This week in Kobe, Japan, the CERN experiments ALICE, CMS, ATLAS and LHCb presented results at Quark Matter 2015 - the 25th international conference on ultrarelativistic heavy-ion collisions.
ALICE announced advances in the study of quark-gluon plasma including how the medium responds to fluctuations in the initial geometry of lead-lead collisions and how high-energy quarks and gluons are affected as they traverse the expanding, cooling medium. A further study showed that colliding lead nuclei generate electromagnetic fields so strong that new particles can be created out of the vacuum. New ALICE data suggest that such phenomena may be important even in short-range collisions.

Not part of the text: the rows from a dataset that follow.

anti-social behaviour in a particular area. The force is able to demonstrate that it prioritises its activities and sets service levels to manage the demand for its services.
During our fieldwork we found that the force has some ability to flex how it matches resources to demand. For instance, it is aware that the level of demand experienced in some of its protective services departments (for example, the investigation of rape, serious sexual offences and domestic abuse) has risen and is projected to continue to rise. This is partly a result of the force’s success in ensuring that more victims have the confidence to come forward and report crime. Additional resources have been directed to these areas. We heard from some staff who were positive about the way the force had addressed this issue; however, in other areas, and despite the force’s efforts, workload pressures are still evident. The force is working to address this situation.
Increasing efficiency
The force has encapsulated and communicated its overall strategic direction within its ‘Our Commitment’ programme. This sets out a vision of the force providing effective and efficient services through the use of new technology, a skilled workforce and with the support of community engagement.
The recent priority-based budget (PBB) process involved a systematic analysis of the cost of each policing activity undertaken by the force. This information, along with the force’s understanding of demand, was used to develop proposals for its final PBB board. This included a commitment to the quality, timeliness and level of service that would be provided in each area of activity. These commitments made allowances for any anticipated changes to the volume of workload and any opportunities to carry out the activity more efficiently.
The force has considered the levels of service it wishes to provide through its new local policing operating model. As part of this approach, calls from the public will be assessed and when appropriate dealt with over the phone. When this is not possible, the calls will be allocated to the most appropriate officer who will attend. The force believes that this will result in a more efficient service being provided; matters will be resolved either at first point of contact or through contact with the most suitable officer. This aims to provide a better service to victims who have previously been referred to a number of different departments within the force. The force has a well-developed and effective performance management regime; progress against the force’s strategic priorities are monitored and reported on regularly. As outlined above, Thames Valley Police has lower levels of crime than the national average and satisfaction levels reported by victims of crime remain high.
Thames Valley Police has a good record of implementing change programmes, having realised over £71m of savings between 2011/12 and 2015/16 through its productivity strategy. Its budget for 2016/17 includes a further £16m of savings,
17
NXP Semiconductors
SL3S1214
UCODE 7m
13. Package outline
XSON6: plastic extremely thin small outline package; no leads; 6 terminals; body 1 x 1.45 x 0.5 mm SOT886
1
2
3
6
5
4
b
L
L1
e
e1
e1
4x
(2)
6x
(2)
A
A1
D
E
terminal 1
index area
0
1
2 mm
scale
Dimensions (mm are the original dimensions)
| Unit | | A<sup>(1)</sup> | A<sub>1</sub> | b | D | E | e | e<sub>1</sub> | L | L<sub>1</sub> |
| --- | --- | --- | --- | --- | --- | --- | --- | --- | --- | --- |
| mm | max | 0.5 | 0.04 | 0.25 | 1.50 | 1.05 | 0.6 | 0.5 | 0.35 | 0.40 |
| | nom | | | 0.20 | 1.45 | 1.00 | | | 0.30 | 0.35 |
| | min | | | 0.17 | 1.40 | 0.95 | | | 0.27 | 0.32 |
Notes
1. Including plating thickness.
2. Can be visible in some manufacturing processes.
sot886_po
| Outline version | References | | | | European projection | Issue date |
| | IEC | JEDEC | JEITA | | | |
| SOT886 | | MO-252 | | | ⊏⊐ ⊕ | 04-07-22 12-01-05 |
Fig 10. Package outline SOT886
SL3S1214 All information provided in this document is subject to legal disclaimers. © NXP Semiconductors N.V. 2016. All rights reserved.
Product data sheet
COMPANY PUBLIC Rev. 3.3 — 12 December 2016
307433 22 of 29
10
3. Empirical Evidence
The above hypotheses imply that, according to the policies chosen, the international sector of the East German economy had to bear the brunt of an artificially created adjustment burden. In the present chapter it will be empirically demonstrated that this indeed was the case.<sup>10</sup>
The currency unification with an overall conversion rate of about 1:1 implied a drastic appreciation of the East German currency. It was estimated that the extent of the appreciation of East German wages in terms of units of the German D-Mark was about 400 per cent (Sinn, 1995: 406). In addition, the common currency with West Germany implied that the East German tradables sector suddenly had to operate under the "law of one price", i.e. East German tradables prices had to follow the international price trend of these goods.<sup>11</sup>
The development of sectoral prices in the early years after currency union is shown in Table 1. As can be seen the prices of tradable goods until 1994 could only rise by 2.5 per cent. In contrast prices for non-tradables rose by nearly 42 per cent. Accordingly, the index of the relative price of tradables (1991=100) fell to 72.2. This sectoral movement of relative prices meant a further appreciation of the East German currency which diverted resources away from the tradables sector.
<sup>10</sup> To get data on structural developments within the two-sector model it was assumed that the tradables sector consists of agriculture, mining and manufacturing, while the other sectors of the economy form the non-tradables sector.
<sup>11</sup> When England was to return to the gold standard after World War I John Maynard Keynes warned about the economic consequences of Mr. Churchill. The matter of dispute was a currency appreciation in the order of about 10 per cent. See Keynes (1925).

CMS presented results showing “elliptic flow” in proton-proton collisions, from long-range correlations for charged hadrons, K0s and Lambda particles, where a mass ordering is observed. The collaboration also presented new data on the D meson nuclear modification factor for lead-lead collisions. CMS showed an indication of mass-dependent jet quenching when compared to its results of non-prompt J/Psi from B meson decay. Studies on the distribution of associated energy flow around a dijet axis were also presented by exploring wider angle of coverage, and with respect to leading and subleading jets individually.
ATLAS presented its first paper from Run 2, which expands the preliminary "ridge" analysis presented at the EPS2015 conference to fit for the modulation of the single-particle positions. The collaboration also presented results from papers on charged-particle measurements in proton-lead collisions; and Z-boson production in proton-lead collisions; as well as preliminary results on the dijet asymmetry in lead-lead and proton-proton collisions; the production of upsilon particles and W-bosons in heavy ion collisions (ATLAS-CONF-2015-050 and ATLAS-CONF-2015-051); nuclear modification factor and structure dependence measurements (ATLAS -CONF-2015-054 and ATLAS-CONF-055) and jet structure measurements in lead-lead collisions (ATLAS-CONF-2015-056).
Last but not least, LHCb presented a measurement on Psi(2S) production in proton-lead collisions at sqrt(s)=5 TeV, which suggests that Psi(2S) are more suppressed that J/psi in proton collisions.